Nos horaires avaient changés. Tous les deux jours, nous avions nos après-midis de libres, et les dimanches n'étaient plus travaillés. Ken avait convenu de nous ménager pour éviter d'autres accidents.
Ma cheville allait de mieux en mieux, mais je ne pouvais toujours pas danser sans attelle, la douleur était encore trop présente. Hugo et Ambre avaient été d'un soutien sans faille ses derniers jours, et grâce à eux, j'avais passé le cap de la frustration et nous avions pu nous remettre au travail.
Même si je ne voulais pas me l'avouer, mon entrevue avec Ken sur le parquet de la salle m'avait aussi beaucoup aidé. Dès le lendemain, la réaction de mon partenaire avait été sans appel :
- Je ne sais pas ce qui s'est passé dans ta tête Ma', mais sérieux il y a un sacré changement !
- De quoi tu parles ?
C'était Ambre qui avait répondu à la question.
- Tu es beaucoup moins dans la retenue, plus libre dans tes mouvements.
- Tu es une putain de sauvageonne ouais ! avait renchérit Hugo. Une vraie tigresse.
J'avais rougis instantanément l'évocation du mot « sauvage ». Ça c'est l'effet Ken. Il n'était pas venu nous voir depuis l'incident de la dernière fois. En fait je ne l'avais pas revu. J'essayai de me convaincre que c'était pour le mieux, mais je ne pouvais me mentir à moi-même : je mourrais d'envie de le revoir.
La journée se passa tranquillement. Une demi-heure avant de plier bagage, Hugo tendit son téléphone à Ambre.
- Tu peux filmer ? C'est pour Ken, je le vois ce soir, il aurait aimé savoir où ça en est.
- Il ne peut pas se déplacer lui-même ?
Ma voix était sortie sans que je ne lui en donne la permission, et je me mordis la langue. Ferme-la meuf ! Mon partenaire se tourna vers moi en haussant les épaules.

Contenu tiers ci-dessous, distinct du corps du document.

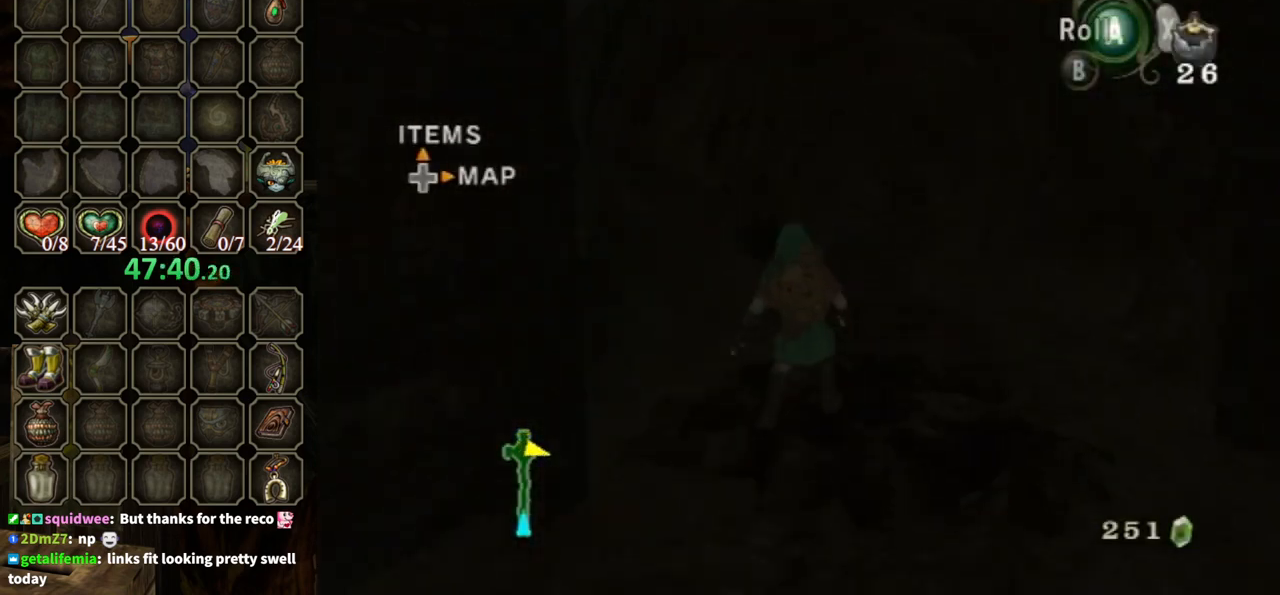
{"buttons": [], "left_stick": "up", "right_stick": "center", "events": [[33, "A", "down"], [167, "A", "up"]]}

- Je sais pas, il m'a juste demandé de filmer.
Donc je ne le verrai pas ce soir. A contrecœur, je pris place et commença la chorégraphie. Les mouvements s'enchaînaient bien, comme inscrits dans mon corps, mais je ne pensais qu'à Ken. Est-ce qu'il m'évitait volontairement ? Il doit m'en vouloir. Non, en fait il doit me trouver ridicule. La voix d'Ambre me coupa dans ma réflexion.
- On va la refaire. Maëlle, je sais que c'est la fin de journée, que tu es fatiguée, mais donne tout s'il te plait.

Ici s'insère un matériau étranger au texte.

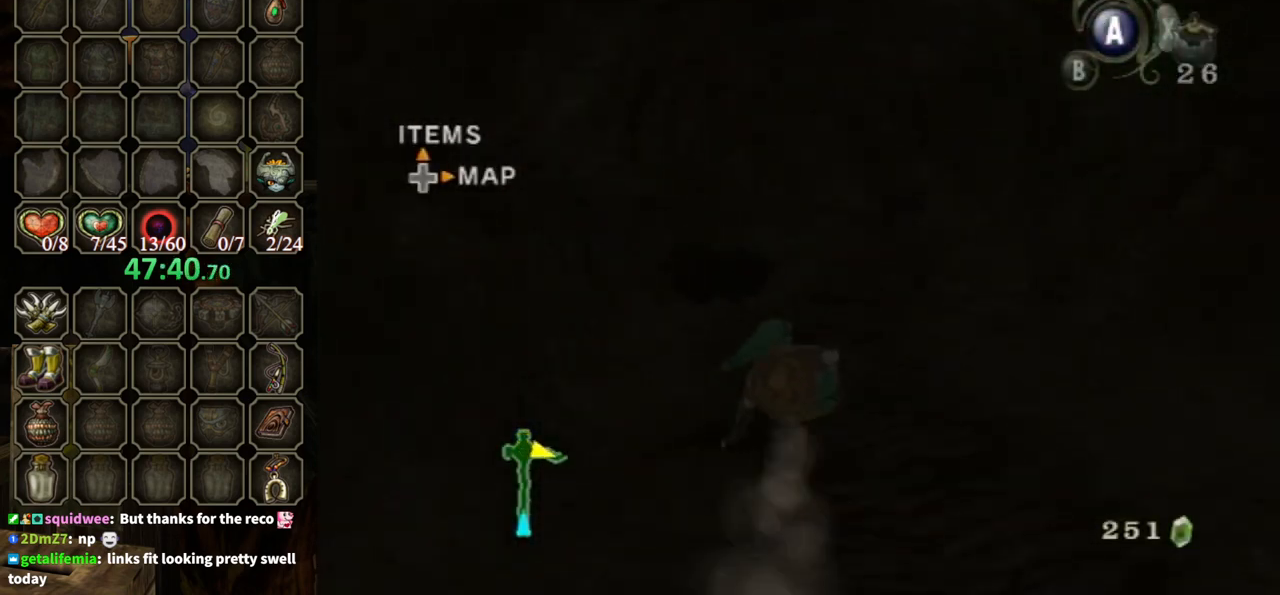
{"buttons": [], "left_stick": "up", "right_stick": "center", "events": [[233, "A", "down"], [300, "A", "up"], [367, "A", "down"], [400, "A", "up"]]}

Elle avait raison, il fallait que je sois professionnelle. Mais c'était impossible, son visage était ancré dans ma tête. On recommença deux fois encore avant qu'elle ne coupe la musique. Elle me regardait fixement et, fait très rare chez elle, elle avait le visage fermé, elle commença à perdre patience.
- Qu'est-ce qui se passe ?
- C'est le film, je crois que ça me perturbe, mentis-je, essayant de me convaincre vainement.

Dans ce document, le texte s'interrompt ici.